December 2025 Ramsbury Nature Notes by Peter Marren
- Chilton Foliat Wildlife Team Member

- 5 hours ago
- 2 min read

The autumn colours have been particularly intense this year. Passing though Savernake on the way to Marlborough the effect on the trees in full sun was like sunlight streaming through stained glass, all vivid yellows, golds, copper-browns, and even red and purple tints, as well as the leaves that still remained green. Why are some years better than others?
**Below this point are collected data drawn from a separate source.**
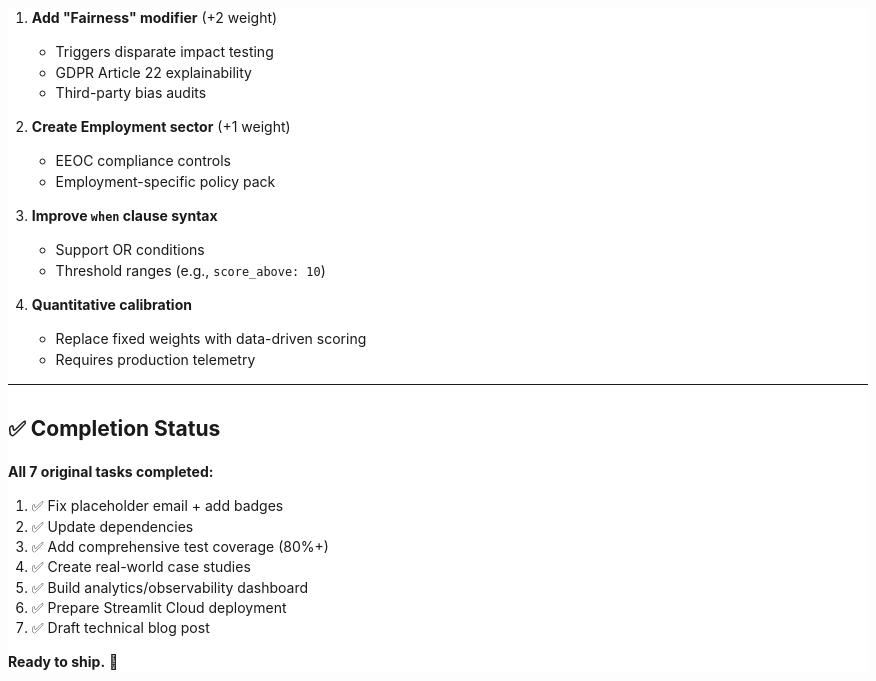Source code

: 1. **Add "Fairness" modifier** (+2 weight)
   - Triggers disparate impact testing
   - GDPR Article 22 explainability
   - Third-party bias audits

2. **Create Employment sector** (+1 weight)
   - EEOC compliance controls
   - Employment-specific policy pack

3. **Improve `when` clause syntax**
   - Support OR conditions
   - Threshold ranges (e.g., `score_above: 10`)

4. **Quantitative calibration**
   - Replace fixed weights with data-driven scoring
   - Requires production telemetry

---

## ✅ Completion Status

**All 7 original tasks completed:**
1. ✅ Fix placeholder email + add badges
2. ✅ Update dependencies
3. ✅ Add comprehensive test coverage (80%+)
4. ✅ Create real-world case studies
5. ✅ Build analytics/observability dashboard
6. ✅ Prepare Streamlit Cloud deployment
7. ✅ Draft technical blog post

**Ready to ship.** 🎉

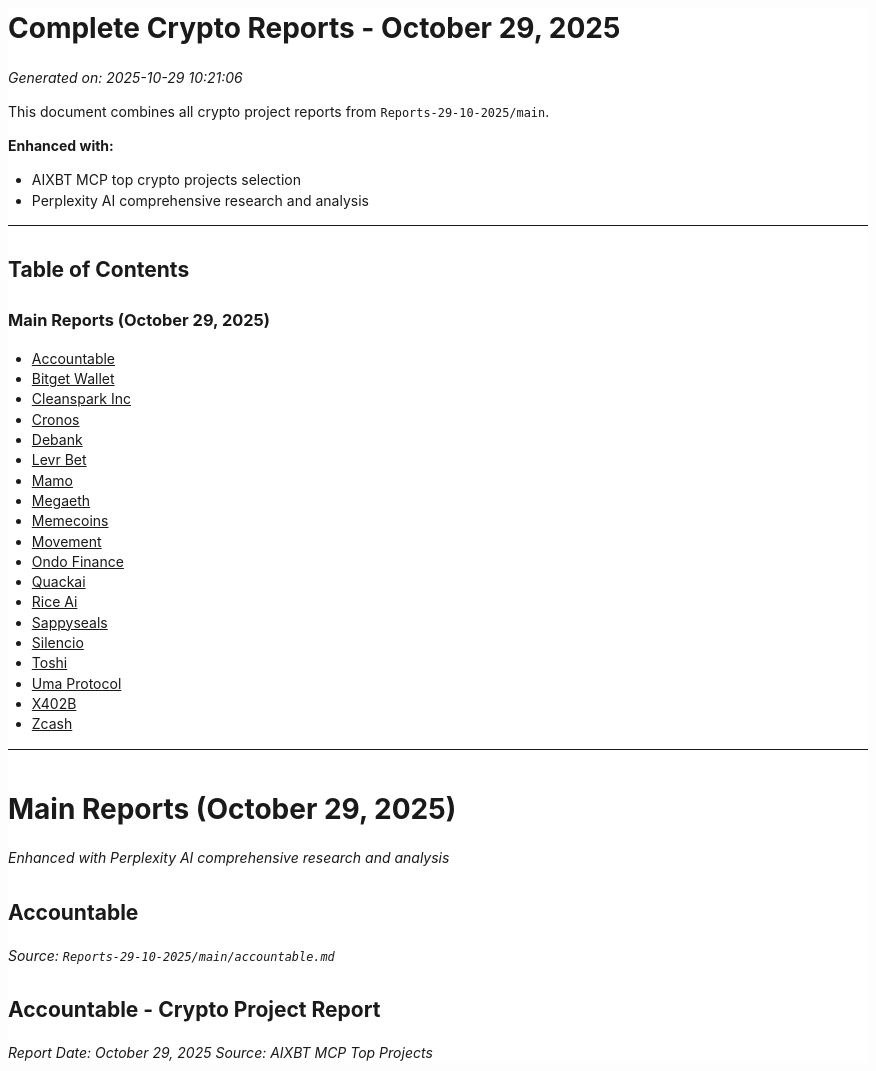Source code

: # Complete Crypto Reports - October 29, 2025

*Generated on: 2025-10-29 10:21:06*

This document combines all crypto project reports from `Reports-29-10-2025/main`.

**Enhanced with:**
- AIXBT MCP top crypto projects selection
- Perplexity AI comprehensive research and analysis

---

## Table of Contents

### Main Reports (October 29, 2025)
- [Accountable](#accountable)
- [Bitget Wallet](#bitget-wallet)
- [Cleanspark Inc](#cleanspark-inc)
- [Cronos](#cronos)
- [Debank](#debank)
- [Levr Bet](#levr-bet)
- [Mamo](#mamo)
- [Megaeth](#megaeth)
- [Memecoins](#memecoins)
- [Movement](#movement)
- [Ondo Finance](#ondo-finance)
- [Quackai](#quackai)
- [Rice Ai](#rice-ai)
- [Sappyseals](#sappyseals)
- [Silencio](#silencio)
- [Toshi](#toshi)
- [Uma Protocol](#uma-protocol)
- [X402B](#x402b)
- [Zcash](#zcash)

---

# Main Reports (October 29, 2025)

*Enhanced with Perplexity AI comprehensive research and analysis*

## Accountable <a name="accountable"></a>

*Source: `Reports-29-10-2025/main/accountable.md`*

## Accountable - Crypto Project Report

*Report Date: October 29, 2025*
*Source: AIXBT MCP Top Projects*
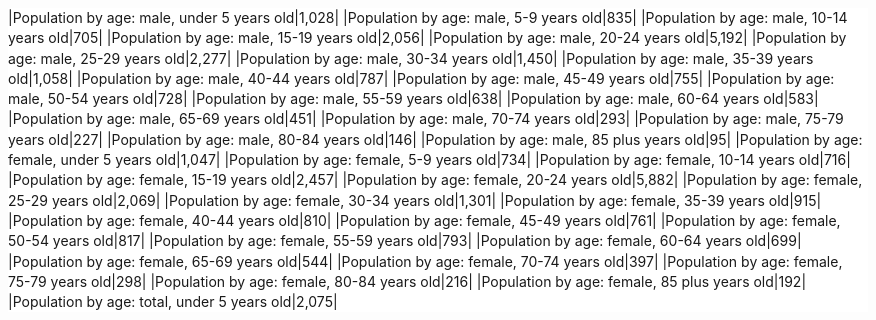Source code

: |Population by age: male, under 5 years old|1,028|
|Population by age: male, 5-9 years old|835|
|Population by age: male, 10-14 years old|705|
|Population by age: male, 15-19 years old|2,056|
|Population by age: male, 20-24 years old|5,192|
|Population by age: male, 25-29 years old|2,277|
|Population by age: male, 30-34 years old|1,450|
|Population by age: male, 35-39 years old|1,058|
|Population by age: male, 40-44 years old|787|
|Population by age: male, 45-49 years old|755|
|Population by age: male, 50-54 years old|728|
|Population by age: male, 55-59 years old|638|
|Population by age: male, 60-64 years old|583|
|Population by age: male, 65-69 years old|451|
|Population by age: male, 70-74 years old|293|
|Population by age: male, 75-79 years old|227|
|Population by age: male, 80-84 years old|146|
|Population by age: male, 85 plus years old|95|
|Population by age: female, under 5 years old|1,047|
|Population by age: female, 5-9 years old|734|
|Population by age: female, 10-14 years old|716|
|Population by age: female, 15-19 years old|2,457|
|Population by age: female, 20-24 years old|5,882|
|Population by age: female, 25-29 years old|2,069|
|Population by age: female, 30-34 years old|1,301|
|Population by age: female, 35-39 years old|915|
|Population by age: female, 40-44 years old|810|
|Population by age: female, 45-49 years old|761|
|Population by age: female, 50-54 years old|817|
|Population by age: female, 55-59 years old|793|
|Population by age: female, 60-64 years old|699|
|Population by age: female, 65-69 years old|544|
|Population by age: female, 70-74 years old|397|
|Population by age: female, 75-79 years old|298|
|Population by age: female, 80-84 years old|216|
|Population by age: female, 85 plus years old|192|
|Population by age: total, under 5 years old|2,075|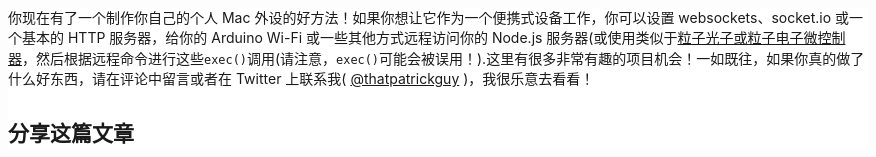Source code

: 你现在有了一个制作你自己的个人 Mac 外设的好方法！如果你想让它作为一个便携式设备工作，你可以设置 websockets、socket.io 或一个基本的 HTTP 服务器，给你的 Arduino Wi-Fi 或一些其他方式远程访问你的 Node.js 服务器(或使用类似于[粒子光子或粒子电子微控制器](https://www.particle.io/)，然后根据远程命令进行这些`exec()`调用(请注意，`exec()`可能会被误用！).这里有很多非常有趣的项目机会！一如既往，如果你真的做了什么好东西，请在评论中留言或者在 Twitter 上联系我( [@thatpatrickguy](http://www.twitter.com/thatpatrickguy) )，我很乐意去看看！

## 分享这篇文章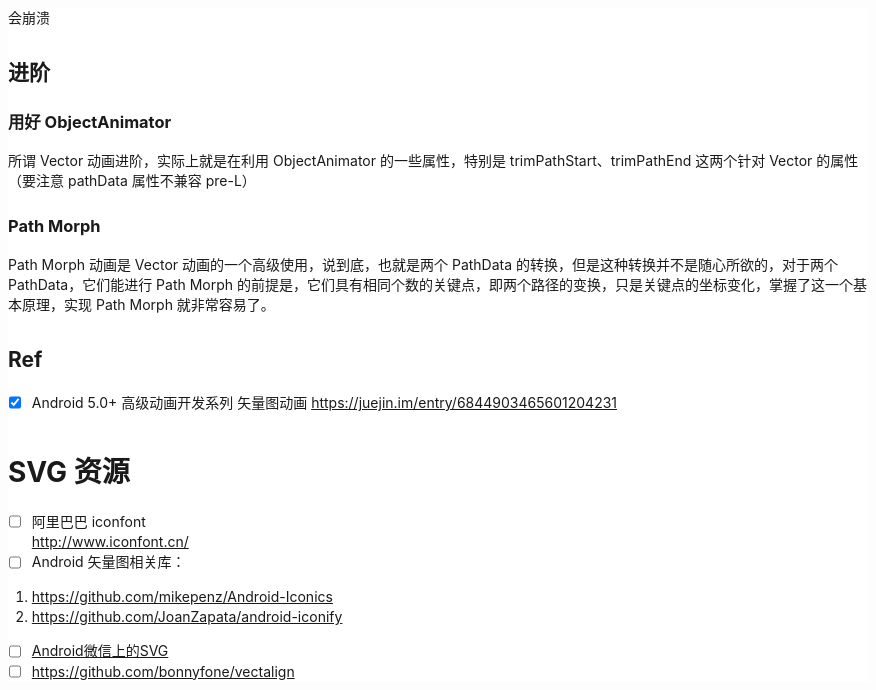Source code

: 会崩溃

## 进阶

### 用好 ObjectAnimator

所谓 Vector 动画进阶，实际上就是在利用 ObjectAnimator 的一些属性，特别是 trimPathStart、trimPathEnd 这两个针对 Vector 的属性（要注意 pathData 属性不兼容 pre-L）

### Path Morph

Path Morph 动画是 Vector 动画的一个高级使用，说到底，也就是两个 PathData 的转换，但是这种转换并不是随心所欲的，对于两个 PathData，它们能进行 Path Morph 的前提是，它们具有相同个数的关键点，即两个路径的变换，只是关键点的坐标变化，掌握了这一个基本原理，实现 Path Morph 就非常容易了。

## Ref

- [x] Android 5.0+ 高级动画开发系列 矢量图动画 <https://juejin.im/entry/6844903465601204231>

# SVG 资源

- [ ] 阿里巴巴 iconfont<br /><http://www.iconfont.cn/>
- [ ] Android 矢量图相关库：

1. <https://github.com/mikepenz/Android-Iconics>
2. <https://github.com/JoanZapata/android-iconify>

- [ ] [Android微信上的SVG](https://mp.weixin.qq.com/s?__biz=MzAwNDY1ODY2OQ==&mid=207863967&idx=1&sn=3d7b07d528f38e9f812e8df7df1e3322)
- [ ] <https://github.com/bonnyfone/vectalign>
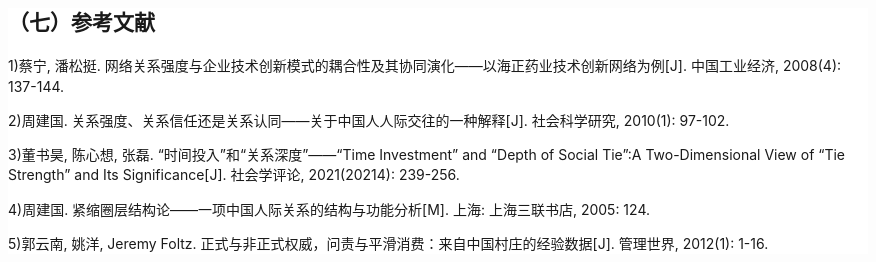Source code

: ## （七）参考文献

1)蔡宁, 潘松挺. 网络关系强度与企业技术创新模式的耦合性及其协同演化——以海正药业技术创新网络为例[J]. 中国工业经济, 2008(4): 137-144.

2)周建国. 关系强度、关系信任还是关系认同——关于中国人人际交往的一种解释[J]. 社会科学研究, 2010(1): 97-102.

3)董书昊, 陈心想, 张磊. “时间投入”和“关系深度”——“Time Investment” and “Depth of Social Tie”:A Two-Dimensional View of “Tie Strength” and Its Significance[J]. 社会学评论, 2021(20214): 239-256.

4)周建国. 紧缩圈层结构论——一项中国人际关系的结构与功能分析[M]. 上海: 上海三联书店, 2005: 124.

5)郭云南, 姚洋, Jeremy Foltz. 正式与非正式权威，问责与平滑消费：来自中国村庄的经验数据[J]. 管理世界, 2012(1): 1-16.
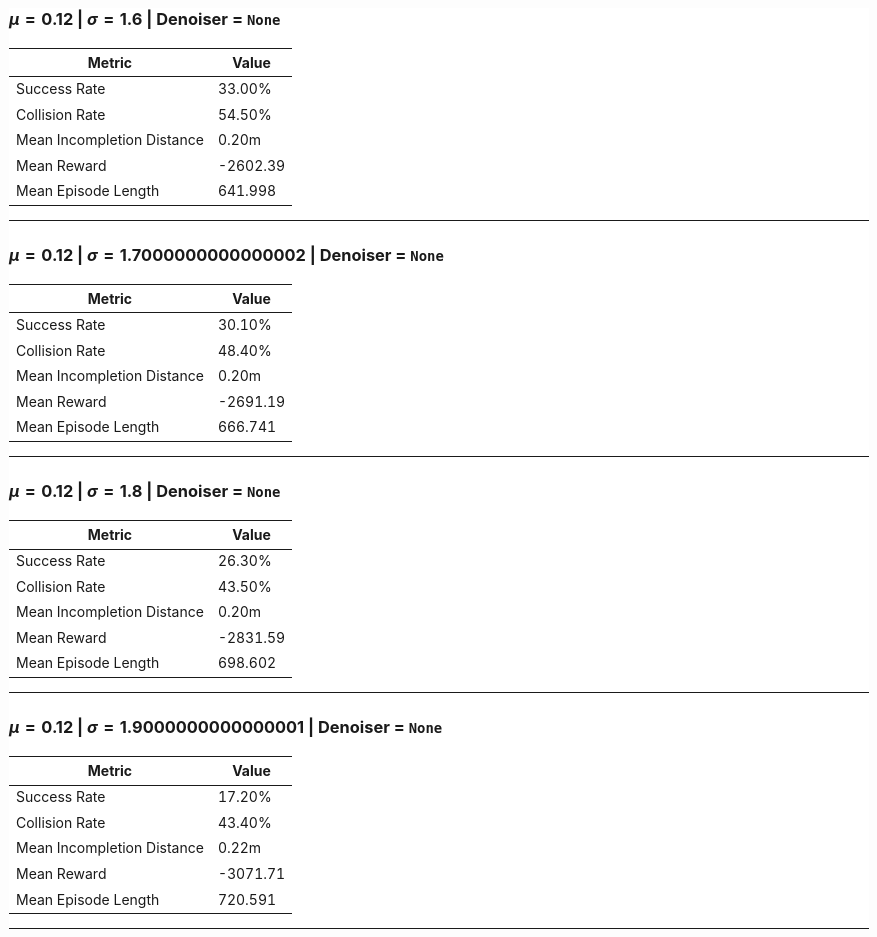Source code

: ### $\mu = 0.12$ | $\sigma = 1.6$ | Denoiser = `None`

| Metric                     | Value    |
|----------------------------|----------|
| Success Rate               | 33.00%   |
| Collision Rate             | 54.50%   |
| Mean Incompletion Distance | 0.20m    |
| Mean Reward                | -2602.39 |
| Mean Episode Length        | 641.998  |
---

### $\mu = 0.12$ | $\sigma = 1.7000000000000002$ | Denoiser = `None`

| Metric                     | Value    |
|----------------------------|----------|
| Success Rate               | 30.10%   |
| Collision Rate             | 48.40%   |
| Mean Incompletion Distance | 0.20m    |
| Mean Reward                | -2691.19 |
| Mean Episode Length        | 666.741  |
---

### $\mu = 0.12$ | $\sigma = 1.8$ | Denoiser = `None`

| Metric                     | Value    |
|----------------------------|----------|
| Success Rate               | 26.30%   |
| Collision Rate             | 43.50%   |
| Mean Incompletion Distance | 0.20m    |
| Mean Reward                | -2831.59 |
| Mean Episode Length        | 698.602  |
---

### $\mu = 0.12$ | $\sigma = 1.9000000000000001$ | Denoiser = `None`

| Metric                     | Value    |
|----------------------------|----------|
| Success Rate               | 17.20%   |
| Collision Rate             | 43.40%   |
| Mean Incompletion Distance | 0.22m    |
| Mean Reward                | -3071.71 |
| Mean Episode Length        | 720.591  |
---
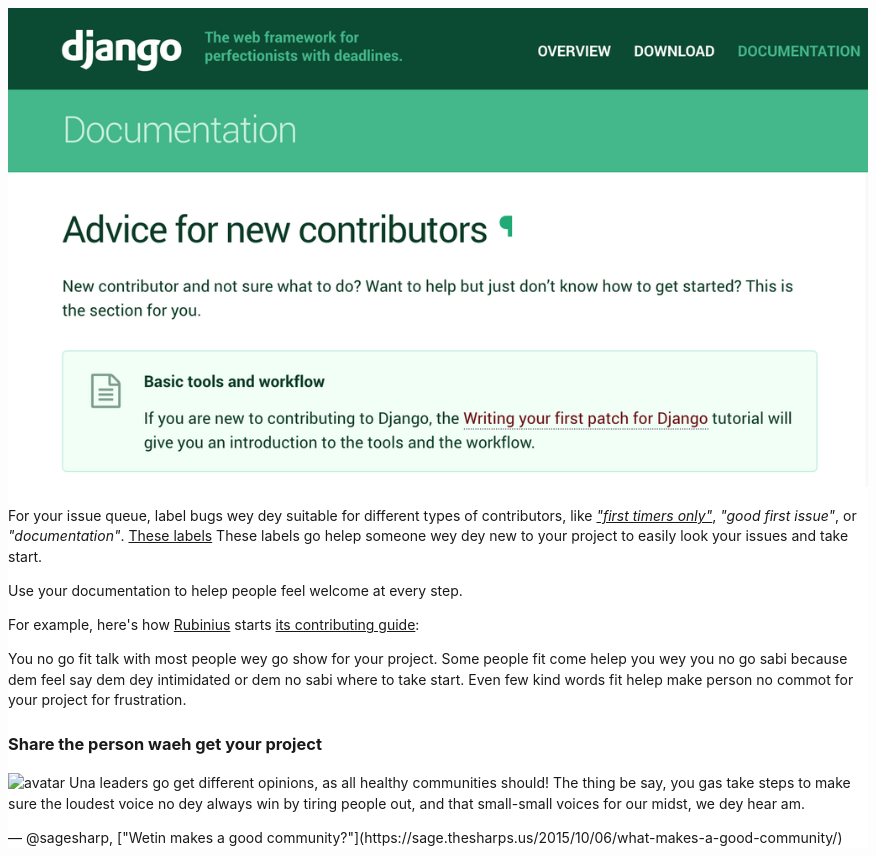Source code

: ![Django new contributors page](/assets/images/building-community/django_new_contributors.png)

For your issue queue, label bugs wey dey suitable for different types of contributors, like [_"first timers only"_](https://kentcdodds.com/blog/first-timers-only), _"good first issue"_, or _"documentation"_. [These labels](https://github.com/librariesio/libraries.io/blob/6afea1a3354aef4672d9b3a9fc4cc308d60020c8/app/models/github_issue.rb#L8-L14) These labels go helep someone wey dey new to your project to easily look your issues and take start.

Use your documentation to helep people feel welcome at every step.

For example, here's how [Rubinius](https://github.com/rubinius/rubinius/) starts [its contributing guide](https://github.com/rubinius/rubinius/blob/HEAD/.github/contributing.md):

You no go fit talk with most people wey go show for your project. Some people fit come helep you wey you no go sabi because dem feel say dem dey intimidated or dem no sabi where to take start. Even few kind words fit helep make person no commot for your project for frustration.

### Share the person waeh get your project

<aside markdown="1" class="pquote">
  <img src="https://avatars.githubusercontent.com/sagesharp?s=180" class="pquote-avatar" alt="avatar">
  Una leaders go get different opinions, as all healthy communities should! The thing be say, you gas take steps to make sure the loudest voice no dey always win by tiring people out, and that small-small voices for our midst, we dey hear am.
  <p markdown="1" class="pquote-credit">
— @sagesharp, ["Wetin makes a good community?"](https://sage.thesharps.us/2015/10/06/what-makes-a-good-community/)
  </p>
</aside>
I suspect that our sunny, warm summer had something to do with it, but only something. The process of how deciduous trees prepare for the winter by shedding their leaves is quite complex. Trees react mainly to falling daylength, which is why the process begins at roughly the same time each year. This year the process has been prolonged by mild temperatures and the lack of strong winds. But what of the colours? Before leaf-fall, the tree withdraws the more nutritious bits, notably the green chlorophyll, the pigment that does most of the photosynthesis and so effectively feeds the tree. What is left are the hidden yellow colours which are carotenoids, the same pigments that are found in carrots and pumpkins. Some trees, like birch and field maple, simply go yellow. But another group of pigments are produced by trees like beech and oak, which provide the rich brown and reddish colours of their autumn leaves. These are anthocyanins and are produced towards the end of the season. Unlike carotenoids, they do not produce food by photosynthesis, so what is their biological purpose? One theory is that the red colours are insect repellents. Insects like aphids cannot see red, and so for them the leaves look dark, in other words dead, and so not useful as food. Finally, the leaves of some trees, like ash, stay green until they fall. Why? Maybe because ash grows on rich soils rich in minerals. It doesn’t need to withdraw its chlorophyll because it has enough nutrients already. As for Christmas holly, it may be evergreen, but it nonetheless sheds its oldest leaves. But it does so in the spring without changing colour, and so no one notices!
There’s space only to mention fungi, which have had a good year, perhaps because the trees produced so much sugar this year that they have it to spare, at least to fungi growing on their roots. Honey fungus has been particularly prolific, and I was interested to see that it is a key ingredient of dried fungi sold in supermarkets. Does it taste of honey? I didn’t go that far!